Salazar shares the stage with Rick Cosnett in a story that deals with modern-day relationship issues
and honestly depicts gender politics and racial stereotypes.
Salazar explains how he related to Milo, his Filipino-American character.
What I love about Milo is that he's imperfect. He's messy. He makes mistakes. He learns from his mistakes.
I mean what we're doing is telling a really universal story that's like really relatable
but we're telling it through the lens of the Filipino-American existence.
I spent a long time kind of chasing after this dream man, you know, like he's got to be tall and white.
We're still decolonizing our minds.
The Philippines went through, you know, hundreds of years of Spanish colonization and conquering, right?
It's like it's kind of, it's a part of our generational trauma. We carry that with us whether we know it or not.
The actor also played George Conway on TV in American Crime Story Impeachment
and also appeared for two seasons in NBC's Superstore.
The Bottoming Process was written by Nicolas Pilapil and it is his first full production project.
He shares that he started the story as a romantic comedy.
As America grappled with social issues in the last couple of years,
he felt compelled to include some aspects that he learned as the country was changing.
Writing it as Filipino-American, you know, who am I based off of what I do and what I experience
and less than who am I based off of my family's trauma or my family's sacrifices
which there's nothing wrong with telling those stories but I think we know those stories.

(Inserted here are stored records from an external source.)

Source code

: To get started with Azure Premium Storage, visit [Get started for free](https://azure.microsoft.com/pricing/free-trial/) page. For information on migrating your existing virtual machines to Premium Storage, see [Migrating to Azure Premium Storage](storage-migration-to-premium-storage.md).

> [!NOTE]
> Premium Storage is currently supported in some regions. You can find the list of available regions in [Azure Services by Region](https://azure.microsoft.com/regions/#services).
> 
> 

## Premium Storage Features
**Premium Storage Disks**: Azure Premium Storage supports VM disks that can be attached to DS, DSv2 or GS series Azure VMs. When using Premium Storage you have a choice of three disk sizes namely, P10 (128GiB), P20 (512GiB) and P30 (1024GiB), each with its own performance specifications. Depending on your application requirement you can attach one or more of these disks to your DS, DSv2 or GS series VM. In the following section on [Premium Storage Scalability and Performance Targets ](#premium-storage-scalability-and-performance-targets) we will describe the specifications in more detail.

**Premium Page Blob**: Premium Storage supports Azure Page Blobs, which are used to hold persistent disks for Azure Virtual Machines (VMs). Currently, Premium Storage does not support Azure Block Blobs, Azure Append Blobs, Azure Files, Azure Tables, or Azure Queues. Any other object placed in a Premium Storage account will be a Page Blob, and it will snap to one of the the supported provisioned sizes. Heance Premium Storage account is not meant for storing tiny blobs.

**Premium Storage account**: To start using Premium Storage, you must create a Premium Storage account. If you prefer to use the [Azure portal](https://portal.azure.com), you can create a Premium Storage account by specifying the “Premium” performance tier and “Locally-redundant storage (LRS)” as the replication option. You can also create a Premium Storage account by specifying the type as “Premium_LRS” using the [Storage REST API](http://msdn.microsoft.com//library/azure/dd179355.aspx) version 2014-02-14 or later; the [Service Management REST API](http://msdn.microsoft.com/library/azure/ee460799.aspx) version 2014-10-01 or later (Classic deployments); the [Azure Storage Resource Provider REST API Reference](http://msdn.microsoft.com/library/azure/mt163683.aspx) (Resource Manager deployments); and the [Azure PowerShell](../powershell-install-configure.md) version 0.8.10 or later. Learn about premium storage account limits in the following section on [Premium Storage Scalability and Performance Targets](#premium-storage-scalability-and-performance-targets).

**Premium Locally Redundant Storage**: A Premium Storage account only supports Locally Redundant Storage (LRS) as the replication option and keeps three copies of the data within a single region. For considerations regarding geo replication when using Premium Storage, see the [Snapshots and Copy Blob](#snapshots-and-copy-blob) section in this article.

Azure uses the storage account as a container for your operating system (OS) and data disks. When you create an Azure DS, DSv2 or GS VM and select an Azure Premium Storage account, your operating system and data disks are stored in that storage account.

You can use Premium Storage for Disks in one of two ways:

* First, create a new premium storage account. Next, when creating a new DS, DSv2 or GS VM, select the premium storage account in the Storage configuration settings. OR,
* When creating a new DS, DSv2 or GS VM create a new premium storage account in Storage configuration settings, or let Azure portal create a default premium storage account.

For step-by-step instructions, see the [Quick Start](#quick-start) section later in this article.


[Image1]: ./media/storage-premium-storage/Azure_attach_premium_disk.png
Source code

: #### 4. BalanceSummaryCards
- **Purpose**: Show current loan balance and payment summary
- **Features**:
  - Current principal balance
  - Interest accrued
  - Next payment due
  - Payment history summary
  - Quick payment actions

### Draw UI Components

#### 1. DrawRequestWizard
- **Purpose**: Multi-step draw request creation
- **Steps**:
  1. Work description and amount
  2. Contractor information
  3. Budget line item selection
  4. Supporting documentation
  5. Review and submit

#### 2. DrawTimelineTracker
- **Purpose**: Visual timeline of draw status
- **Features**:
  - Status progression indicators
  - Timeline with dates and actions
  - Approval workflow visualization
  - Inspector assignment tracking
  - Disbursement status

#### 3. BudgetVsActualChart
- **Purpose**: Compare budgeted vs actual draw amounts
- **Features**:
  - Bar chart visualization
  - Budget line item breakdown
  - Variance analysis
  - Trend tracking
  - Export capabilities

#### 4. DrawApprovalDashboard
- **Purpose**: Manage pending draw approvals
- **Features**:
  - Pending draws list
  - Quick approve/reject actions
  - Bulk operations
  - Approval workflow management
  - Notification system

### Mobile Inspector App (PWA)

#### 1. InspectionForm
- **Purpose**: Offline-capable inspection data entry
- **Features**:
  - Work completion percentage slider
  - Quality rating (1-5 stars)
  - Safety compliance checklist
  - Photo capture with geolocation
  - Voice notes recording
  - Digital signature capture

And so what I'm really trying to explore is what makes me, me.
What's been so wonderful is people come up to me afterwards and they're like,
thank you for writing my story. And I'm like, oh, did I do that?
You know, I'm like, I always say like, I'm so sorry that this is your story because it's kind of rough.
It kind of goes there. It's a lot of heartbreak.
And yeah, just hearing that and knowing that by me being myself, other people are able to see themselves.
It's kind of touching and meaningful and something I didn't plan out to do but it's a nice surprise.
The play has gotten rave reviews from critics and is hailed for its insightful take
on interracial relationships and identity politics.
The bottoming process is directed by film actor-director Rodney To.
A veteran actor in Hollywood, To was also one of the Filipino cast members of the movie Easter Sunday.
You know, I remember when I was young being like, oh my gosh, it was exciting.
But this is exciting in a way. It's accelerated, right?
Because not only are the projects available, but we're finally playing ourselves in all these complex characters.
We're playing ourselves. We're playing different versions of ourselves.
We're now starting to see many of us in the same project.
Whereas it was always just one. That's how we all became friends, right?
We became friends because we were all in the same waiting rooms and we were all fighting for the same one opportunity, right?
That's how many of us, the Reggie Lees of the world and Alec Mapos and John-John Briones,
we were all coming into a world, into a time when we were just, we were hoping that we were that one person getting that one track.
The bottoming process is playing at the Los Angeles LGBT Center's Renberg Theater till June 12.
Yoang Chavez, ABS-CBN News, here in Hollywood.